====== PASSAGE ======

When we talk about solubility equilibrium, we are referring to the balance point where a chemical compound in the solid state is dissolving in a solvent at the same rate that the dissolved particles are recombining to form the solid. This is a dynamic process, meaning it continually occurs without any net change in the amount of solid or dissolved particles once equilibrium has been reached.

For instance, when the compound AX is placed in water, it dissociates into its ions, represented by the equation:
\[AX(s) \rightleftharpoons A^{+}(aq) + X^{-}(aq)\].
This equilibrium is crucial because it dictates how much of the compound can be dissolved in a given volume of water at a particular temperature.

Le Chatelier's principle is a fundamental concept in chemistry that predicts how a system at equilibrium responds to external changes. If a stress is applied to a system, the equilibrium will shift to counteract the imposed change and restore a new equilibrium position.

======

-- QUESTIONS TO ANSWER --
1) Rewrite the paragraph of the passage on solubility equilibrium that begins "When we talk about solubility equilibrium" as a short bulleted list that keeps its main facts.
2) Please set down the part of the passage on solubility equilibrium from "When we talk" to "has been reached." word for word.

====== INFORMATION ======

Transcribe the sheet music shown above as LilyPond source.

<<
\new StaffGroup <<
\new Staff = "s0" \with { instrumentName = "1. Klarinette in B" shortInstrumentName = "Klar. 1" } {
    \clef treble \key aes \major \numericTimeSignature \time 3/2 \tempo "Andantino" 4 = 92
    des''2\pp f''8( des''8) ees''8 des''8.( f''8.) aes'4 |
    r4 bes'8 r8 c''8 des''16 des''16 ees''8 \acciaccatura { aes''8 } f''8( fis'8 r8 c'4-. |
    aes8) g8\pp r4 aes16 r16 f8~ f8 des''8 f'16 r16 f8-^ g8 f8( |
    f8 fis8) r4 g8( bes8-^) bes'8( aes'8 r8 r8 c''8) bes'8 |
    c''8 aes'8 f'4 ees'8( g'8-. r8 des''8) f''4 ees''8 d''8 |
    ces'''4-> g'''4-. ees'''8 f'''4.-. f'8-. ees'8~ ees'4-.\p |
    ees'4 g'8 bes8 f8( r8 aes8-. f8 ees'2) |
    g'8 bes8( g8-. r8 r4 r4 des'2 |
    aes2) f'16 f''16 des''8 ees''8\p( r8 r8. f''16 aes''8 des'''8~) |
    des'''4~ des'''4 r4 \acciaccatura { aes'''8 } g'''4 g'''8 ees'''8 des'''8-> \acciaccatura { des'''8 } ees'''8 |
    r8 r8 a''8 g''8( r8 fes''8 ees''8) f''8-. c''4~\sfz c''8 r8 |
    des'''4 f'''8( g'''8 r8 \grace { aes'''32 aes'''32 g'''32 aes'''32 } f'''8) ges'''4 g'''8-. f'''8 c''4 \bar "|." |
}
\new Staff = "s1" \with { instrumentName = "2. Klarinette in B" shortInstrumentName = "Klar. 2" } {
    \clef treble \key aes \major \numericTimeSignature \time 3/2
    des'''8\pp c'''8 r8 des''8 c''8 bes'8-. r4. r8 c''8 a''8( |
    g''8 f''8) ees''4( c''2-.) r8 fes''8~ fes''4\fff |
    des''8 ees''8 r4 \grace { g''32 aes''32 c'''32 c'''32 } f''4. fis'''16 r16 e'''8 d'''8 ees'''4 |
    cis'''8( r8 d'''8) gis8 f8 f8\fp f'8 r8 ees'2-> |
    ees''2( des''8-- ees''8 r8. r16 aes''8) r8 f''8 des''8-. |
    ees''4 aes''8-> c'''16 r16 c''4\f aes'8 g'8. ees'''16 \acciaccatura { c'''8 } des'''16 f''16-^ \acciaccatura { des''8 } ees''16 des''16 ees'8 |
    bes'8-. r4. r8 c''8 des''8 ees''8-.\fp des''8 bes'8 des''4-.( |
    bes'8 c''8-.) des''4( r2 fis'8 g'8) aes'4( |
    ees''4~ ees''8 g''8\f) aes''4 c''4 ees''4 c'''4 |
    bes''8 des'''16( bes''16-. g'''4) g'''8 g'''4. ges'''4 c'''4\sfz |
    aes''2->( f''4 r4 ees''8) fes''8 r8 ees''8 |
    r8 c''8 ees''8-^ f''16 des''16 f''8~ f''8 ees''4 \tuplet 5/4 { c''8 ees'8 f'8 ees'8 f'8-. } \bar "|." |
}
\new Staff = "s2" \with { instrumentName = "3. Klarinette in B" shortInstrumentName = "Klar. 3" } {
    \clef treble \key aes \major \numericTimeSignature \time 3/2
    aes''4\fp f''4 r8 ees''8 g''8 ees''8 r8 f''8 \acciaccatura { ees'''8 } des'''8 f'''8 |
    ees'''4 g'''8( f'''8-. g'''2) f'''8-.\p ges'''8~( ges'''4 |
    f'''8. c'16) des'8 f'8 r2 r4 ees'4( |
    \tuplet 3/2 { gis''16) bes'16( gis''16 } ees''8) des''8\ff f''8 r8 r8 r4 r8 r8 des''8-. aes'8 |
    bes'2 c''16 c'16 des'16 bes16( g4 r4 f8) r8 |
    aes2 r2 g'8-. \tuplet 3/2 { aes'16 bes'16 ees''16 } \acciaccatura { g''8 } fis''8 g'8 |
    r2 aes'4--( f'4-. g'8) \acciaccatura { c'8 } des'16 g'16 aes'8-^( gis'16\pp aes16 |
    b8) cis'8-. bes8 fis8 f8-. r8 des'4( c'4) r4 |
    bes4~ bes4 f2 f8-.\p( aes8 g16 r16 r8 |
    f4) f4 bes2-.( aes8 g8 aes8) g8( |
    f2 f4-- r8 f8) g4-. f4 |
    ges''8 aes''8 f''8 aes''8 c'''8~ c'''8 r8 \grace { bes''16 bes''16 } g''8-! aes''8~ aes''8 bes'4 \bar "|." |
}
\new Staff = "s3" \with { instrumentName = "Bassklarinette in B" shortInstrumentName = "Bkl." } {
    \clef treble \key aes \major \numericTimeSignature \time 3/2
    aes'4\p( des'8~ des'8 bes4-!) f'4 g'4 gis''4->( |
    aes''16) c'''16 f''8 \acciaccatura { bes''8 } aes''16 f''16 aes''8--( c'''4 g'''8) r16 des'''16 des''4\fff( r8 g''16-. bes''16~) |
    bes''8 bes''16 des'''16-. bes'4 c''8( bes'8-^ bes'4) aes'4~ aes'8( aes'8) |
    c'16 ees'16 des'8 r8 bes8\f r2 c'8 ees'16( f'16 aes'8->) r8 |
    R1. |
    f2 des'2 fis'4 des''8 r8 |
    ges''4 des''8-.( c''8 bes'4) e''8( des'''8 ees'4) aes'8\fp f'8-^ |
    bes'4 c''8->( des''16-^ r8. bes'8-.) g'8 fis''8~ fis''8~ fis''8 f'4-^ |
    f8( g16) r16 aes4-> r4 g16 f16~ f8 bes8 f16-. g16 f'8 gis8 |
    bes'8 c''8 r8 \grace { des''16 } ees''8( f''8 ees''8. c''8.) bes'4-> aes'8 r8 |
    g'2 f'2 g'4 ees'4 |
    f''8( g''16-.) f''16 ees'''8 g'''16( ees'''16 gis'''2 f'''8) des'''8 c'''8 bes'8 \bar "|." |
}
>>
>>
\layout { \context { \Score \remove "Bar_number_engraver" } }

======

-- RESPONSES TO THE TASKS --
1)
- Solubility equilibrium is the balance point where a solid compound dissolves in a solvent at the same rate as dissolved particles recombine into the solid.
- It is a dynamic process that continues without stopping.
- Once equilibrium is reached, the amounts of solid and dissolved particles show no net change.

2)
When we talk about solubility equilibrium, we are referring to the balance point where a chemical compound in the solid state is dissolving in a solvent at the same rate that the dissolved particles are recombining to form the solid. This is a dynamic process, meaning it continually occurs without any net change in the amount of solid or dissolved particles once equilibrium has been reached.